┌──
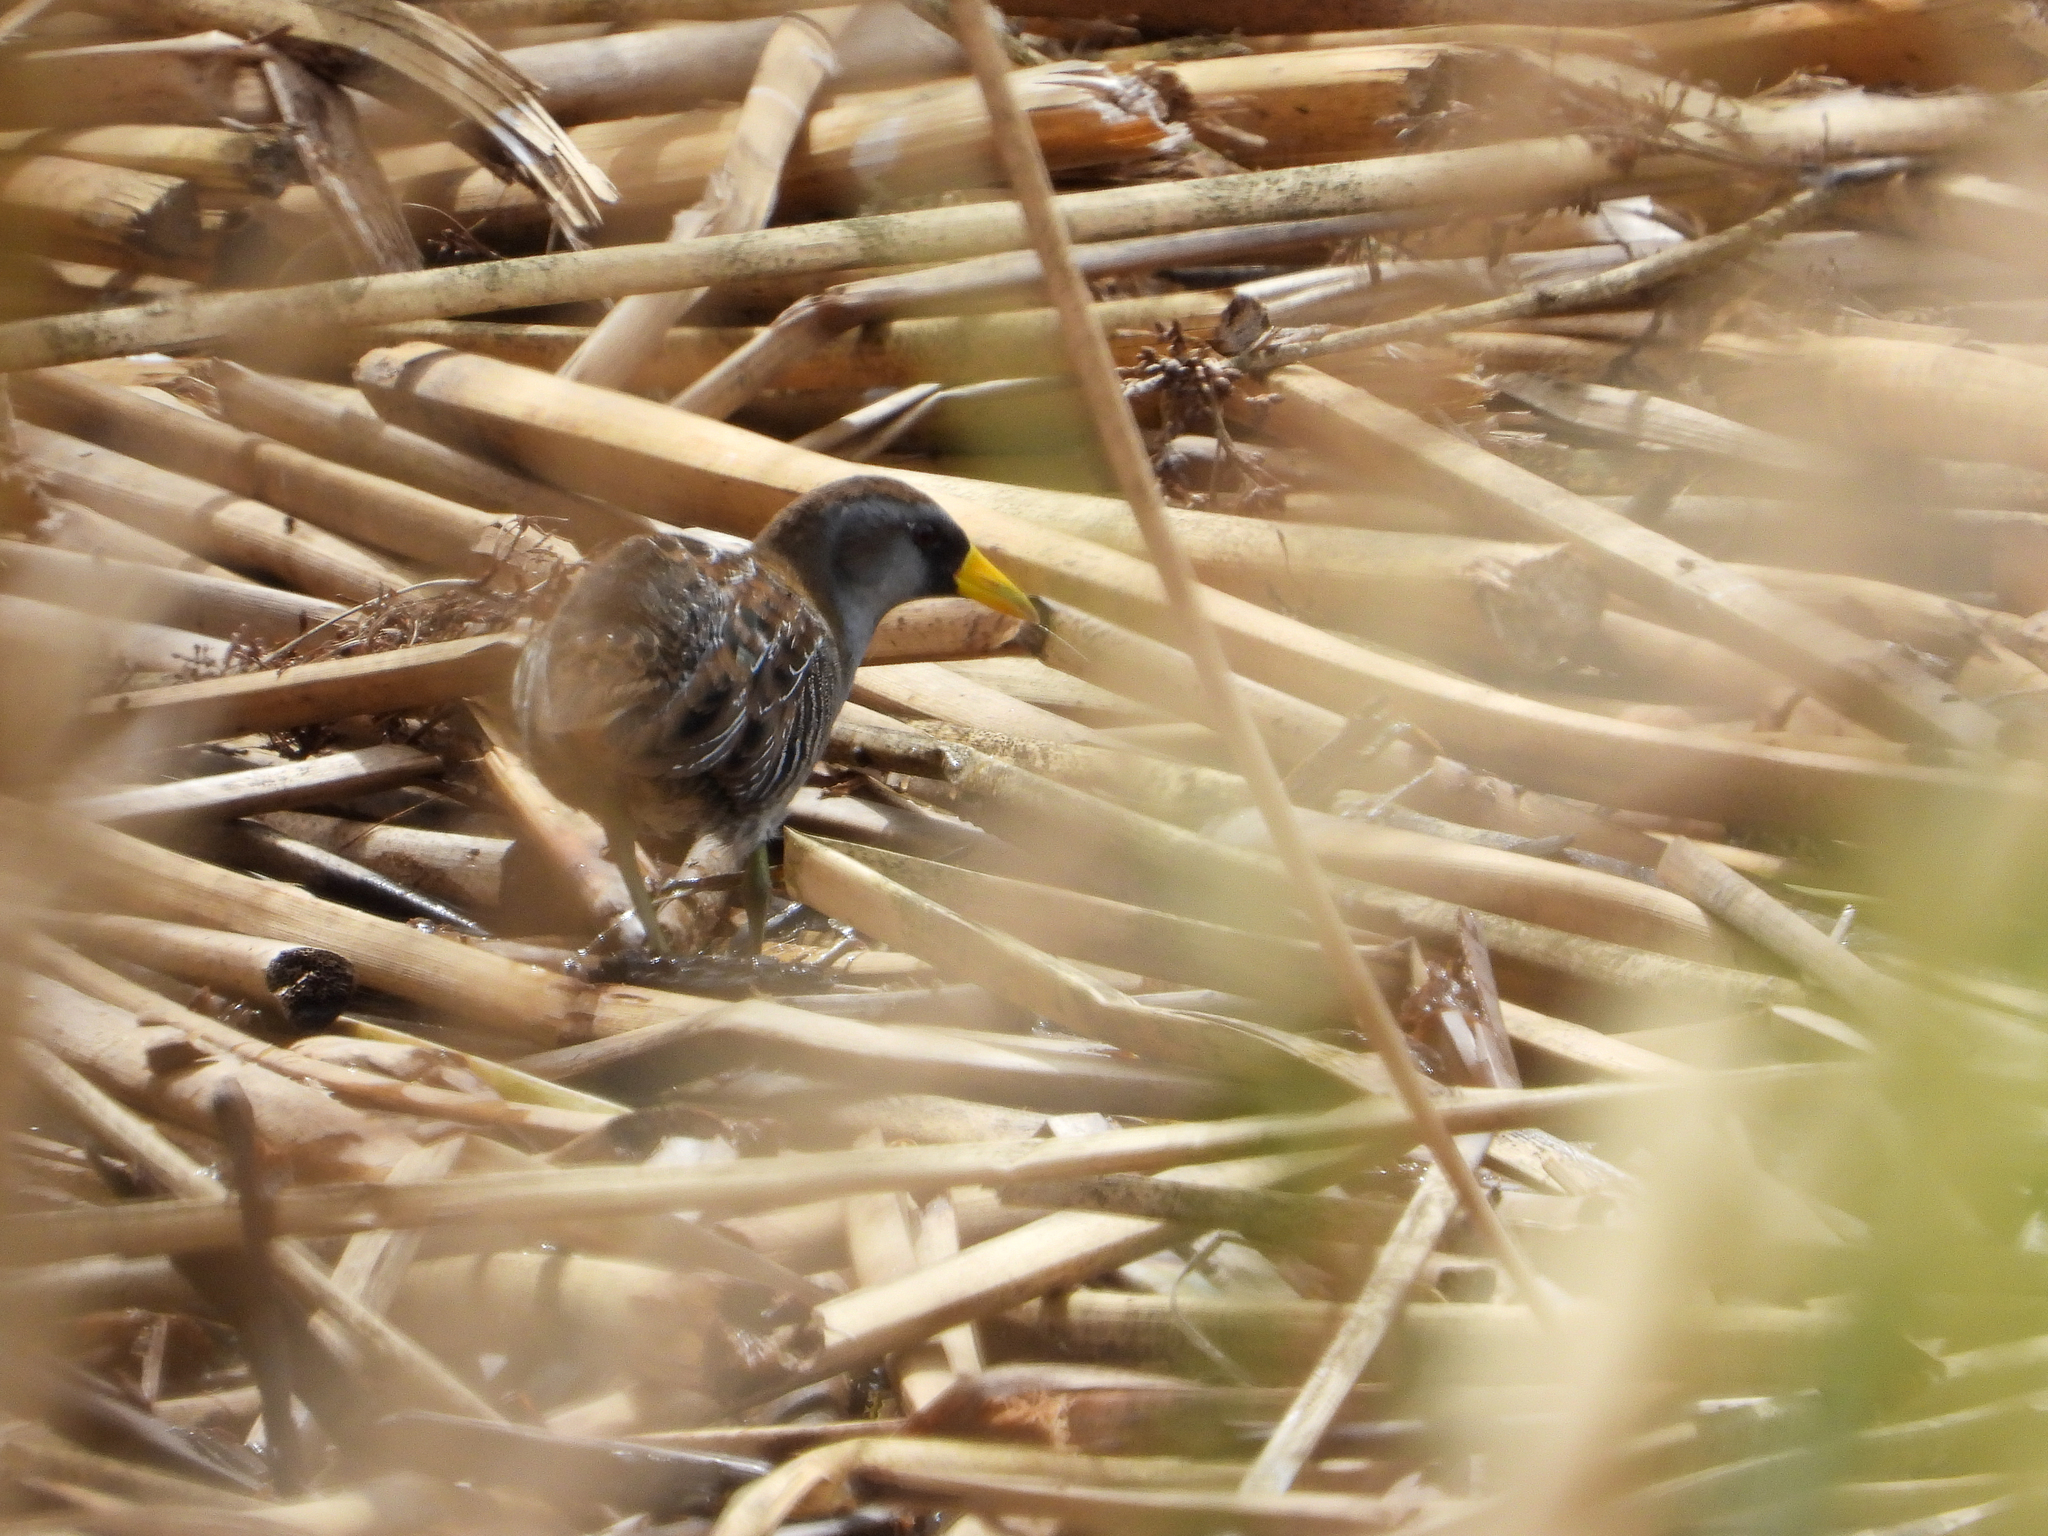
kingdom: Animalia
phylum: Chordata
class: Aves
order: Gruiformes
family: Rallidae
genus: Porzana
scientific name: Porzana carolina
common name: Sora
└──
**Exercise task**
Please reproduce every line of the material above word for word, leaving out the pictures.

**Full response**
kingdom: Animalia
phylum: Chordata
class: Aves
order: Gruiformes
family: Rallidae
genus: Porzana
scientific name: Porzana carolina
common name: Sora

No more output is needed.